Ahmed Hachani a par ailleurs intégré en 1986 la Banque centrale de Tunisie en tant que juriste. Il est promu, en 2011, au poste de directeur général des ressources humaines. Il enseigne en parallèle le droit à l’Association professionnelle des banques et des établissements financiers. Hachani prend sa retraite professionnelle en 2018. A 66 ans, son âge relativement avancé est un autre handicap pour de nombreux observateurs qui n’ont pas manqué de noter la démarche lente et empruntée du bientôt septuagénaire. « On aurait pu penser que le président se ferait seconder par un jeune responsable, lui qui évoque à longueur de journée « la révolution des jeunes Tunisiens », au moment où le pays nécessite dynamisme et vitalité dans la gestion de ses crises multiples », écrit un internaute.

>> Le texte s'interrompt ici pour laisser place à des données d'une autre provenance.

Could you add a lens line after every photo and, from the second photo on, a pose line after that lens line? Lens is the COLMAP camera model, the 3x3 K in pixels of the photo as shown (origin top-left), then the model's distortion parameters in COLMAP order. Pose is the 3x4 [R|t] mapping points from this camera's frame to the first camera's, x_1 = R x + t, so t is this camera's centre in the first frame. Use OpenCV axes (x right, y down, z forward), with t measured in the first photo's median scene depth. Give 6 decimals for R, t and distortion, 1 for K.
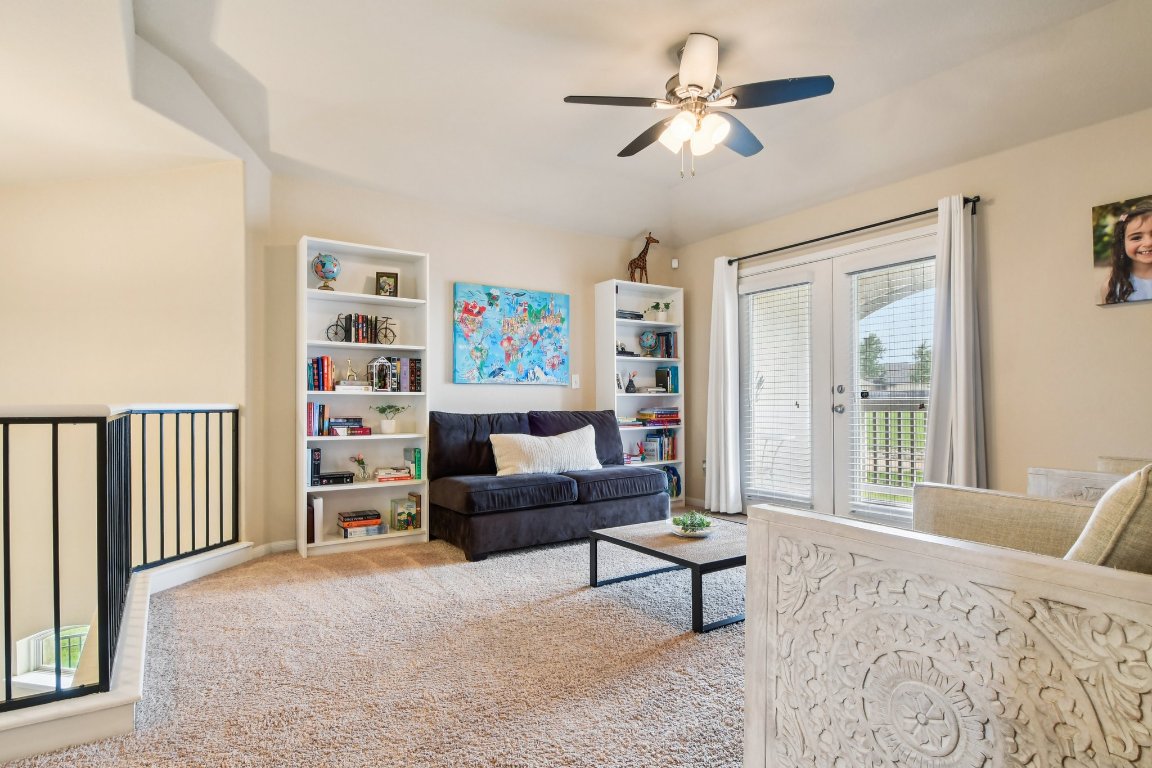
lens RADIAL K [[625.4, 0, 590.8], [0, 625.4, 406.8], [0, 0, 1]] dist [-0.002159, -0.013553]
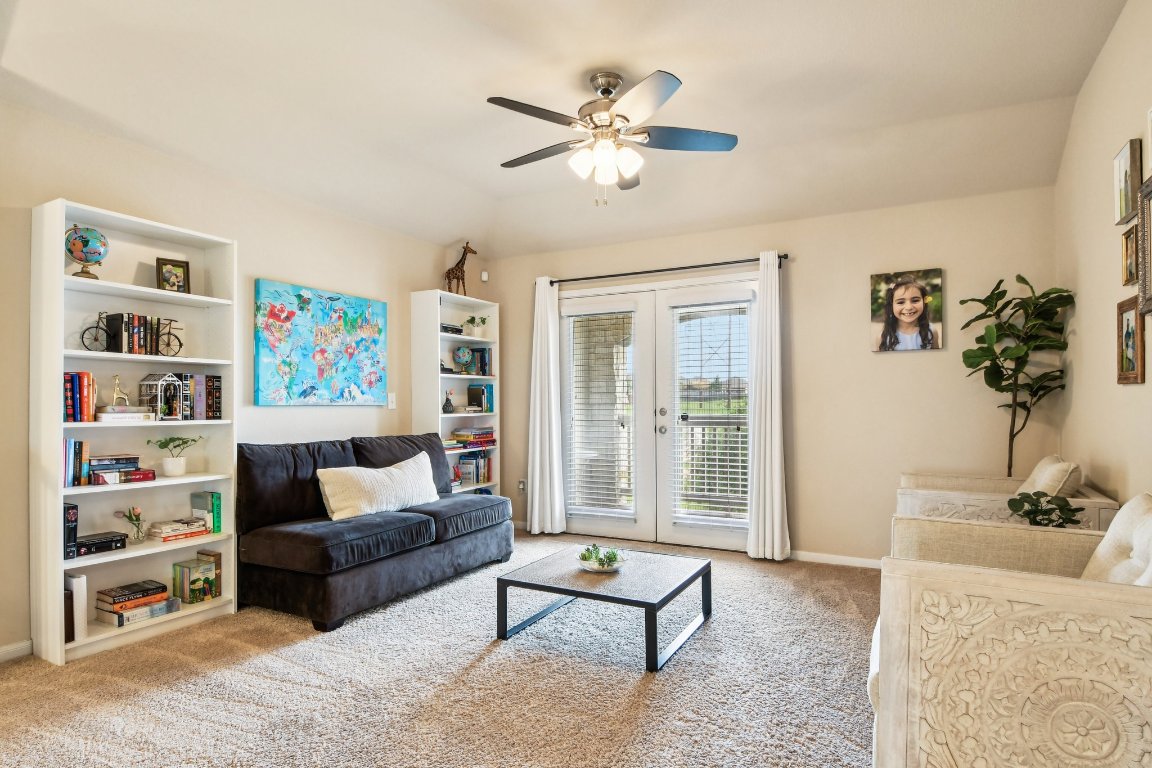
lens RADIAL K [[625.4, 0, 601.4], [0, 625.4, 406.8], [0, 0, 1]] dist [-0.002159, -0.013553]
pose [[0.876697, -0.000665, 0.481043, -0.254214], [0.002214, 0.999994, -0.002653, -0.039144], [-0.481038, 0.003391, 0.876693, 0.112027]]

Hors circuit depuis 5 ans, et connaissant peu les rouages de l’administration tunisienne hormis ceux, étroits, des ressources humaines de la BCT, tout laisse à penser que de longs mois seront nécessaires à Hachani pour se familiariser avec les dossiers brûlants qui l’attendent.
Davantage Premier ministre que chef de gouvernement à proprement parler en vertu de la nouvelle Constitution de 2022, il sera certes un simple coordinateur de l’action gouvernementale, amputé y compris de la prérogative de choisir sa propre équipe ministérielle. Ce point fait d’ailleurs à ce jour l’objet d’une grande incertitude : nul ne sait en effet si l’intégralité du gouvernement tombera avec Najla Bouden. La Constitution dispose dans son article 101 que le « Le président de la République nomme le chef du gouvernement, ainsi que les autres membres du gouvernement, sur proposition de son chef ».

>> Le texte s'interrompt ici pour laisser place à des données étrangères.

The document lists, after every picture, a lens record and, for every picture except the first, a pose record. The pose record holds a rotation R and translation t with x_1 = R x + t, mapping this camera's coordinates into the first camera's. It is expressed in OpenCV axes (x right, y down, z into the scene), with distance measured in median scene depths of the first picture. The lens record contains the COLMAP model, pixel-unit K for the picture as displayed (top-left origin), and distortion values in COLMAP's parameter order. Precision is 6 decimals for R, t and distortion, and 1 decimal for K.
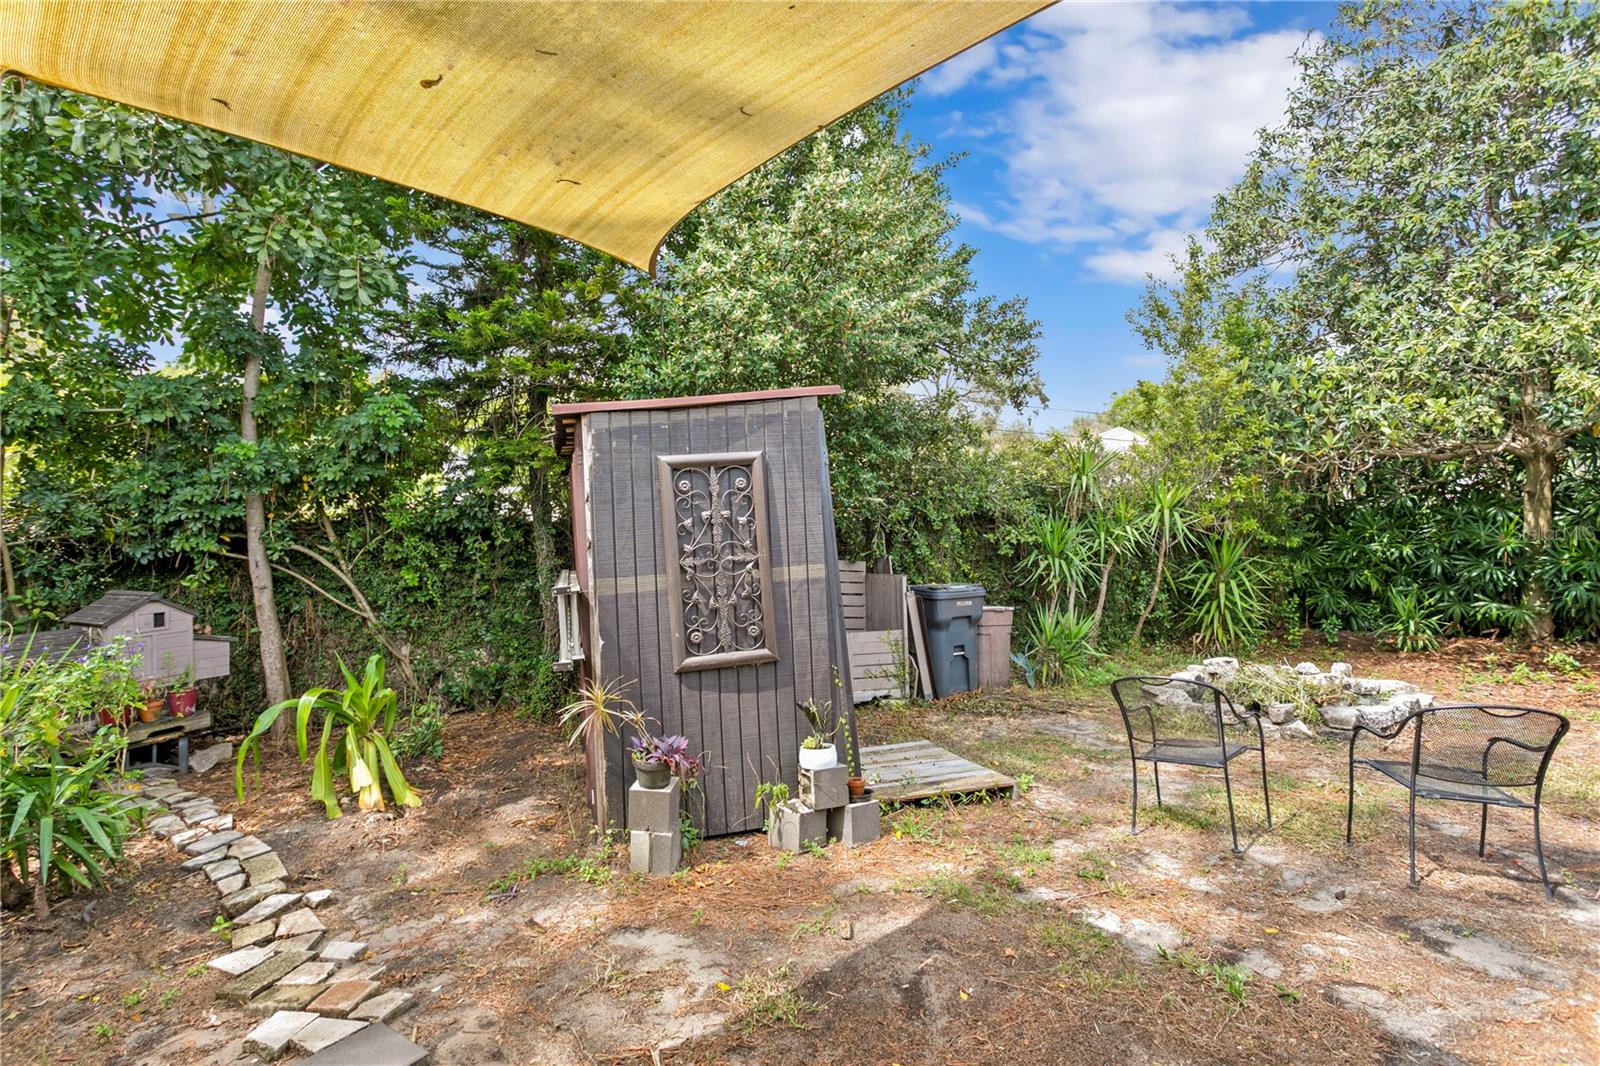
lens RADIAL K [[755.3, 0, 798.8], [0, 755.3, 532.8], [0, 0, 1]] dist [0.010312, 0.000026]
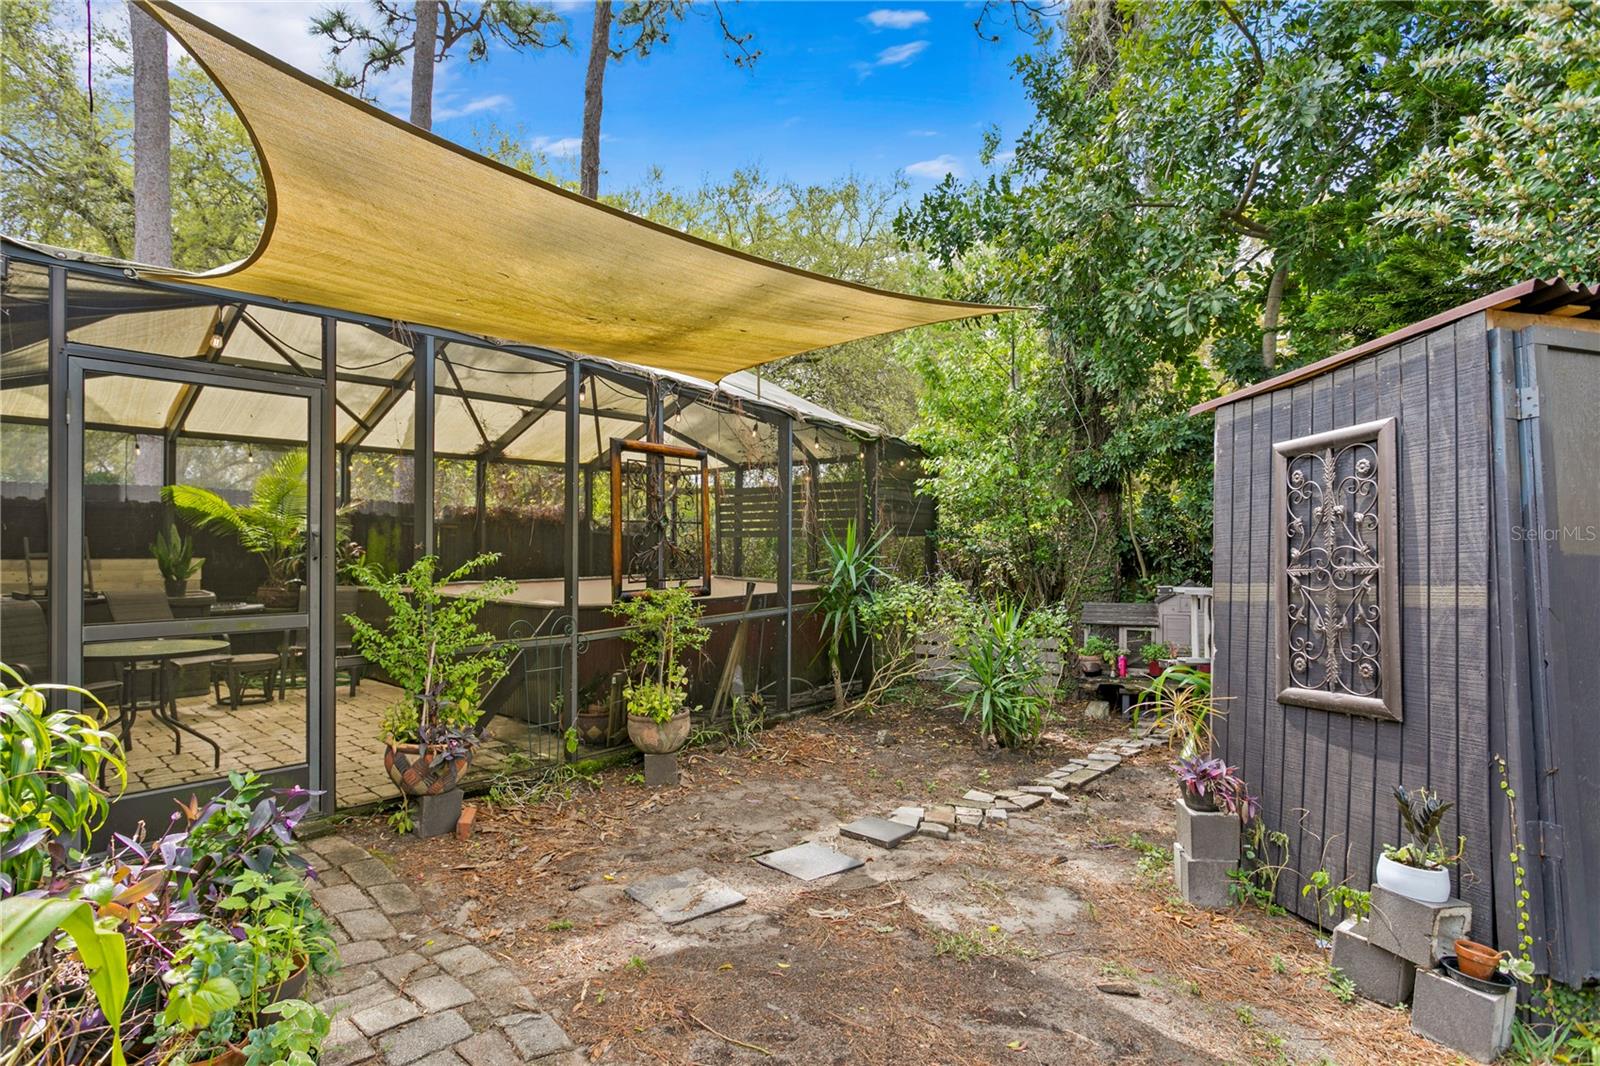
lens RADIAL K [[879.1, 0, 799.2], [0, 879.1, 534.3], [0, 0, 1]] dist [-0.000005, -0.000127]
pose [[-0.077179, -0.002878, -0.997013, 0.837151], [0.003171, 0.999990, -0.003132, 0.000985], [0.997012, -0.003403, -0.077169, 0.537955]]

Admirateur de la Tunisie beylicale, Hachani s’est exprimé sur son compte Facebook avant sa suppression dans la journée d’hier « en faveur de l’instauration d’une monarchie constitutionnelle », arguant notamment que cela « éviterait au pays de tomber dans une dictature présidentielle ou parlementaire, et que cela permettrait de se débarrasser du tribalisme et du populisme ».
Une fervente défense de la monarchie beylicale – abolie par Habib Bourguiba en 1957 – qui explique peut-être en partie ses propos confus, à charge contre ce qu’il appelle « les ultra féministes », puisqu’il prône « une équité » qu’il oppose à l’égalité telle que prônée par Bourguiba.

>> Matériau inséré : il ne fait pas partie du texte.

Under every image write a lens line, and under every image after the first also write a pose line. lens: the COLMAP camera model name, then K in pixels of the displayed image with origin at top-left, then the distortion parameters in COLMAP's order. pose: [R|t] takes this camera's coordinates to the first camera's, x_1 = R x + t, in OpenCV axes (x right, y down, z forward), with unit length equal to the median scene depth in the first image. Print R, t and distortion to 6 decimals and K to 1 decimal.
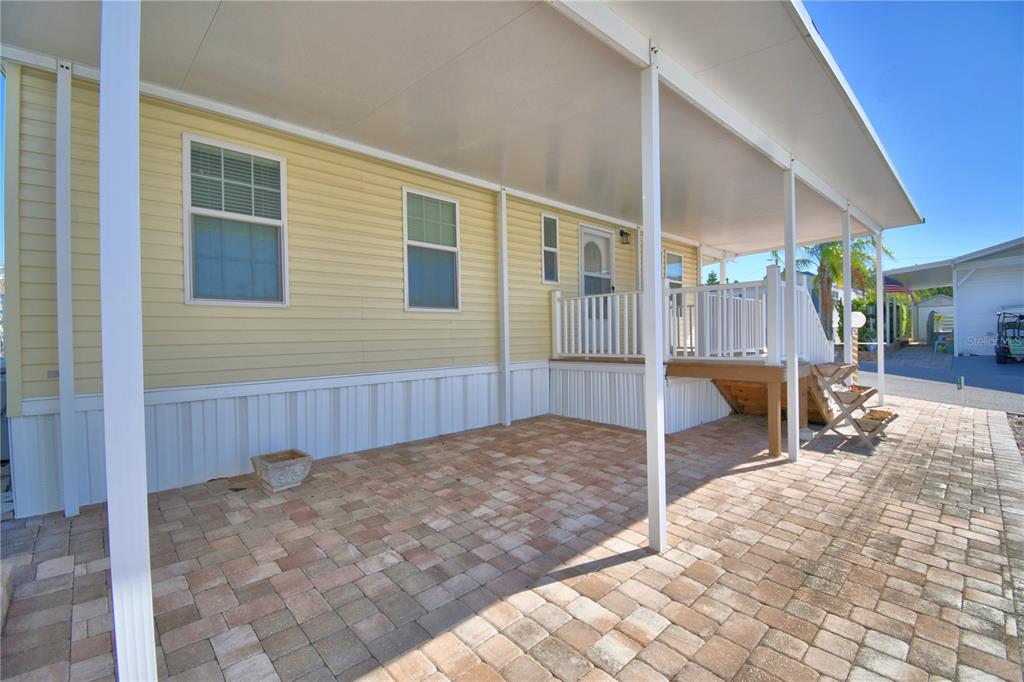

Mais ces considérations sociétales auront sans doute peu d’impact, comparées aux défis sociaux qui attendent Hachani, au moment où les négociations avec le Fonds monétaire international sont à l’arrêt, et où les Tunisiens manquent de pain et de toutes sortes de denrées alimentaires en pénurie, faute de budget suffisant consacré aux importations. Surtout, il devra composer avec un chef d’Etat qui refuse de reconnaître cette réalité budgétaire, préférant se focaliser sur la main invisible de ce qu’il appelle « les cartels de la distribution alimentaire ».